Réunissant des dessins à l’encre de Chine et à l’aquarelle, l’exposition présente une galerie de portraits et de paysages urbains ou natures mortes en noir et blanc et en couleur.
Jeune diplômée de l’École des Beaux-Arts de Paris en 2015, Christelle Téa a déjà exposé son travail mais l’ensemble réuni pour l’occasion sera l’opportunité de découvrir un univers à travers un trait déjà bien affirmé, et par le regard aiguisé de l’artiste sur l’humain et son environnement.
La question du titre de l’exposition est venue naturellement en voyant les compositions de chaque portrait : centré sur une large feuille blanche format raisin, un visage apparaît, puis un corps, en pose de manière très classique, retrouvant ici les portraits de commande, avec, – cernant l’homme ou la femme observé – ce qui les caractérise ou ce qu’il/elle a envie de montrer dans un foisonnement vertigineux.
Le portrait devient source de recherches sémiotiques, sociologiques, mettant en avant une profession, une passion, l’humain devenant l’objet parmi l’objet, comme s’il se fondait dans cette masse inanimée (livres, meubles, tapis, Cd, etc.) qui le définit par défaut.
Le trait est uniforme entre le modèle et ce qui l’entoure, pas de limite, pas de différenciation entre l’animé et l’inanimé, tout vient sur un même plan, une équivalence, une valeur similaire.
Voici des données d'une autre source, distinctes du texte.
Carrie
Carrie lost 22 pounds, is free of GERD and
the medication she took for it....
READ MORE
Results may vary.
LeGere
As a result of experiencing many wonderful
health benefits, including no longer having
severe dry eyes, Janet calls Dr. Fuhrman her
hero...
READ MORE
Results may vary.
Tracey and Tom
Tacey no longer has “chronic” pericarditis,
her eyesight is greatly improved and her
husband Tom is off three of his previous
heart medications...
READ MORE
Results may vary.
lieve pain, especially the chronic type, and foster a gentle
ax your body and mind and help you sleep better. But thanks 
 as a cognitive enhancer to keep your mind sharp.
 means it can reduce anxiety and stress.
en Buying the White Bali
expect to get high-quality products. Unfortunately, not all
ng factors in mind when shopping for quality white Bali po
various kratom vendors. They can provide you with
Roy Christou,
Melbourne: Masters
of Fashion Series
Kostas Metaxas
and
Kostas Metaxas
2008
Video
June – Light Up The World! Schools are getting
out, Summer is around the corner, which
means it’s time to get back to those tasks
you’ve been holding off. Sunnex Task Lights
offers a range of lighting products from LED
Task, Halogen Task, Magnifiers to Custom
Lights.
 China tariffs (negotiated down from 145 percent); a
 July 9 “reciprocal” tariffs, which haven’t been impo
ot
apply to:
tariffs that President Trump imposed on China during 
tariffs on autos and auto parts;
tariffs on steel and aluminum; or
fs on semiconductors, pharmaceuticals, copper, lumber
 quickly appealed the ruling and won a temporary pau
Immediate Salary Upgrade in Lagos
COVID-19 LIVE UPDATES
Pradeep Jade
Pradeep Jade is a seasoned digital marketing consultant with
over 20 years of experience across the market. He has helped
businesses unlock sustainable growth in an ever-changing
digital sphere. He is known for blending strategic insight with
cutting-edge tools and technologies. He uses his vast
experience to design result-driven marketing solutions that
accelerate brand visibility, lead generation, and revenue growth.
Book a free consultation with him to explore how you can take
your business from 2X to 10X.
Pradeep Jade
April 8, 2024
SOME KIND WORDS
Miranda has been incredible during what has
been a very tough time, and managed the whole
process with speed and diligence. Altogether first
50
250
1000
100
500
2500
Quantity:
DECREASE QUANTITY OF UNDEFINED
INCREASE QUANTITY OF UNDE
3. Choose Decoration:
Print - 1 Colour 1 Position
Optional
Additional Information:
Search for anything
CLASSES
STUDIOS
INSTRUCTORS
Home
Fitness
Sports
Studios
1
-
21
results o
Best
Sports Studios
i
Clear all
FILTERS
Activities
Une symbiose semble opérer.
Le traitement du dessin directement à l’encre de Chine sans croquis préparatoire, sans filet, obligeant l’artiste à recommencer sur une nouvelle page blanche si elle n’est pas satisfaite est de l’ordre de la performance.
Les traits sont minutieux, infinis, petits, serrés, comme sortis du laboratoire d’un scientifique qui vous scruterait au microscope. L’œil de Christelle Téa est agile, se fait inquisiteur mais avec bienveillance, parfois une question fuse pendant la séance, parfois un mot réveille le modèle qui découvre l’art de la pose.
Quoi donner à l’artiste qui nous regarde ? La perfection, le doute, la rêverie, le meilleur de soi, jusqu’à baisser les armes, pour qu’elle arrive à capter ce qui fait l’âme d’un portrait. Reviennent alors en mémoire des questions à propos des portraits anciens, du rapport de l’artiste au modèle, de l’art du dessin, de la fugacité du moment de la pose qui va donner malgré tout au portrait son intemporalité.
Le dessin, le portrait sont des arts millénaires, alors comment un artiste d’aujourd’hui – à l’époque des selfies ! – peut en faire son propre moyen d’expression moderne, renouvelant cet art ?
C’est aussi l’accumulation des portraits qui donne au travail de Christelle Téa sa singularité.
Densité, toujours.
Que l’on retrouve dans des dessins réalisés en Chine (pays d’origine de sa famille) lors d’un voyage en 2014 où elle a immortalisé entre autre ce qu’elle découvrait, en particulier les marchés et les hutongs (ensemble constitué de passages étroits et de ruelles de l’époque des Yuan, à Beijng principalement), aujourd’hui détruits ou en voie de disparition.
On y retrouve le même art de l’observation, du trait jusqu’à l’épuisement, sans ombre marquée, où tout semble en flottement. Une autre manière de portraiturer.
L’art de cette jeune artiste nous amène à flotter au-delà de notre réalité, comme si nous émergions d’un univers blanc et pur, où chaque moment se réinvente.
Le portrait est peut-être une façon de faire le point, notre introspection, guidé par l’artiste.